When we write, we paint pictures with words — not just in novels and poetry, but even in the most serious of business documents. One of our biggest goals is clarity. We want all readers to see the same picture that we have in our minds. The use of adjectives often gets in our way, creating confusion and possible disappointment.

A large pay rise…
A small drop in the company’s share price…
Ideally, we want concrete facts and detail in our work, not adjectives, because we’ll interpret adjectives according to how we, as individuals, see the world.

A large pay rise will carry a different meaning to a care worker than it does to a high-flying CEO. A small drop in a share price is equally ambiguous.
A 10 per cent pay rise with a bonus equivalent to a month’s pay…
A six per cent fall in the company’s share price…
Facts and detail show you as someone who does their homework, who deals with questions before they arise, and who bases their opinions and recommendations on concrete knowledge. This approach shows an awareness of what your readers need to know. They will thank you for it.

Falling back on adjectives with little thought will flag you as someone satisfied with vague writing. Of course there will be times when you need an adjective. For instance, you may be able to justify red as an adjective. But can you push it further. Is it pillar-box red, burgundy, or maroon?

Remember that you’re not writing a whodunit crime novel. And even if you were, you’d still opt for detail over vagueness.


Bestselling novelist Stephen King, a man who is no slouch when it comes to writing well, is on a crusade against adverbs.
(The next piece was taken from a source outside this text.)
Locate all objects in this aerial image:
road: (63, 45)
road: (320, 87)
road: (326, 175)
And I'm on his side. 

Adverbs are words that modify our verbs and adjectives, or sometimes even other adverbs. They’re easy to spot, and often end in –lyQuicklycompletelytotally. Most of the time, they miss their target.
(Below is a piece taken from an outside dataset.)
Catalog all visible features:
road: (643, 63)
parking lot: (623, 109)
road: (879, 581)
Imagine this as a sentence in a business proposal.

If we act quickly, we can completely eliminate the threat from our competitors and totally dominate the market.
This hyperbolic sentence is weak and flabby for a mix of reasons, and seems naive and juvenile. The writer seems keen to exaggerate an opportunity, and that may lead to a disastrous business decision.

First, the word quickly is vague. Do we mean, today, tomorrow, or within a year? Each of us will have a different interpretation of what this means. If we expect to build our business with everyone puling in the same direction, shouldn't we expect to be precise in our writing?
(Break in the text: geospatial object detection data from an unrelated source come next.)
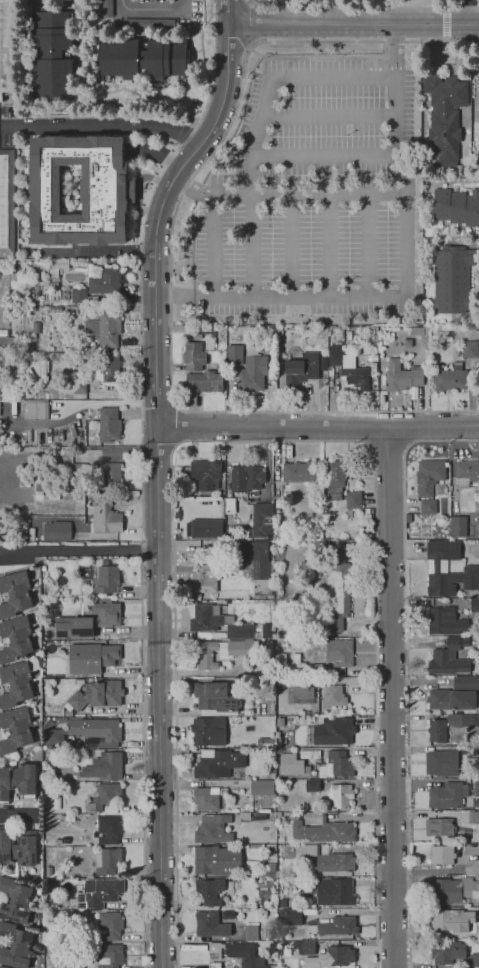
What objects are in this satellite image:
road: (468, 2)
building: (106, 8)
road: (150, 10)
road: (363, 10)
road: (288, 12)
road: (227, 13)
road: (468, 15)
building: (148, 24)
road: (445, 25)
road: (353, 26)
building: (5, 51)
road: (392, 52)
building: (53, 55)
building: (143, 59)
road: (327, 117)
building: (445, 117)
road: (104, 126)
road: (377, 155)
road: (250, 175)
building: (78, 190)
parking lot: (312, 198)
building: (6, 200)
building: (456, 207)
road: (143, 215)
road: (365, 245)
road: (211, 246)
road: (251, 246)
road: (288, 246)
road: (328, 246)
road: (169, 253)
road: (404, 253)
building: (57, 266)
building: (11, 269)
building: (452, 280)
building: (89, 288)
building: (5, 318)
building: (64, 318)
building: (35, 328)
building: (104, 328)
building: (330, 329)
building: (432, 330)
building: (355, 331)
building: (341, 334)
building: (348, 335)
building: (198, 336)
building: (470, 337)
building: (7, 344)
building: (18, 345)
building: (27, 347)
building: (469, 349)
building: (234, 355)
building: (193, 357)
building: (218, 357)
building: (374, 358)
building: (348, 368)
building: (106, 370)
building: (301, 370)
building: (373, 370)
building: (330, 372)
building: (252, 374)
building: (401, 376)
building: (450, 378)
building: (203, 382)
building: (75, 386)
road: (157, 403)
building: (41, 411)
building: (107, 425)
road: (179, 427)
road: (317, 428)
road: (371, 428)
road: (408, 428)
road: (272, 440)
road: (159, 443)
road: (388, 448)
road: (149, 453)
road: (71, 455)
building: (78, 471)
building: (205, 473)
building: (300, 473)
building: (466, 473)
building: (111, 477)
building: (428, 477)
building: (246, 478)
building: (334, 480)
road: (157, 487)
building: (353, 500)
building: (229, 506)
building: (427, 507)
building: (349, 512)
building: (366, 515)
building: (105, 517)
building: (260, 520)
building: (328, 520)
building: (476, 523)
building: (458, 527)
building: (203, 528)
building: (56, 531)
building: (269, 537)
building: (281, 544)
road: (78, 551)
building: (256, 558)
building: (313, 559)
building: (42, 568)
building: (437, 569)
building: (107, 579)
building: (204, 579)
building: (15, 594)
building: (268, 594)
building: (336, 598)
building: (474, 603)
building: (207, 619)
building: (88, 622)
building: (445, 622)
building: (239, 631)
building: (266, 631)
building: (15, 639)
building: (269, 647)
building: (235, 648)
building: (339, 652)
building: (207, 654)
building: (91, 658)
building: (449, 658)
building: (296, 667)
road: (406, 670)
building: (17, 682)
building: (269, 684)
building: (299, 691)
building: (97, 695)
building: (455, 695)
building: (333, 696)
building: (215, 697)
road: (390, 698)
road: (144, 710)
building: (68, 713)
building: (79, 715)
building: (59, 720)
building: (279, 722)
building: (449, 726)
building: (15, 730)
building: (208, 731)
building: (333, 731)
building: (95, 732)
building: (310, 754)
building: (217, 763)
building: (340, 763)
building: (441, 763)
building: (292, 765)
building: (103, 767)
building: (470, 771)
building: (272, 774)
building: (17, 781)
building: (307, 785)
building: (261, 787)
building: (476, 789)
building: (339, 795)
building: (446, 796)
building: (104, 797)
building: (207, 798)
building: (277, 815)
building: (424, 815)
building: (473, 817)
building: (62, 819)
building: (439, 827)
building: (109, 829)
building: (320, 829)
building: (213, 830)
building: (17, 848)
building: (268, 848)
building: (441, 855)
building: (327, 859)
building: (215, 860)
building: (107, 861)
building: (472, 867)
building: (271, 868)
building: (32, 879)
building: (209, 891)
building: (445, 891)
building: (335, 892)
building: (478, 892)
building: (98, 893)
building: (282, 899)
building: (14, 901)
building: (290, 917)
building: (441, 920)
building: (210, 925)
building: (109, 926)
building: (338, 926)
building: (472, 931)
building: (251, 933)
building: (15, 946)
building: (308, 948)
building: (447, 952)
building: (237, 955)
building: (108, 957)
building: (330, 958)
building: (474, 960)
building: (72, 965)
building: (2, 967)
Second, eliminate means to expel, remove, or get rid of something. If we aren't eliminating something, we’ll be reducing or lessening the threat from competitors. Don't mislead colleagues by overstating your case. You'll lose their trust if you exaggerate your case or show your ignorance of a word's meaning. Completely is redundant.

Third, dominate means to have power and influence over something. Do we mean control here, or simply that we’d be in a commanding position, one where we have influence but don't quite call all of the shots? Perhaps we'll control 60 per cent of a given market? If you can add specifics, say so. Of course, adding detail demands that you can back up what you say. Do you have the courage to put your head above the parapet?

When we want or expect colleagues to take action based on our words, we should be precise in our thinking and in how we express our ideas. Occasions will arise when you can justify the use of an adverb, but be tough when using them — and explain the need for vagueness where you have no other choice.

Your colleagues and clients may not mention your use of vague words as a reason for criticising your report, or for giving it less than their full support. But flabby words show flabby thinking. That's what they'll object to, even if they don't express it. 

Respect everyone's ability to see the flaws in your work and you'll raise your game. Everyone needs what writer Ernest Hemingway called 'a fail-safe bullshit detector'. 

Push every word to justify its place in your writing, and you'll gain clarity. Remember that the first person you have to convince is you. The objective version of you, not the one who is easy to please. Make every word count and you'll present your work with the confidence that you have looked into every possibility and locked down all options.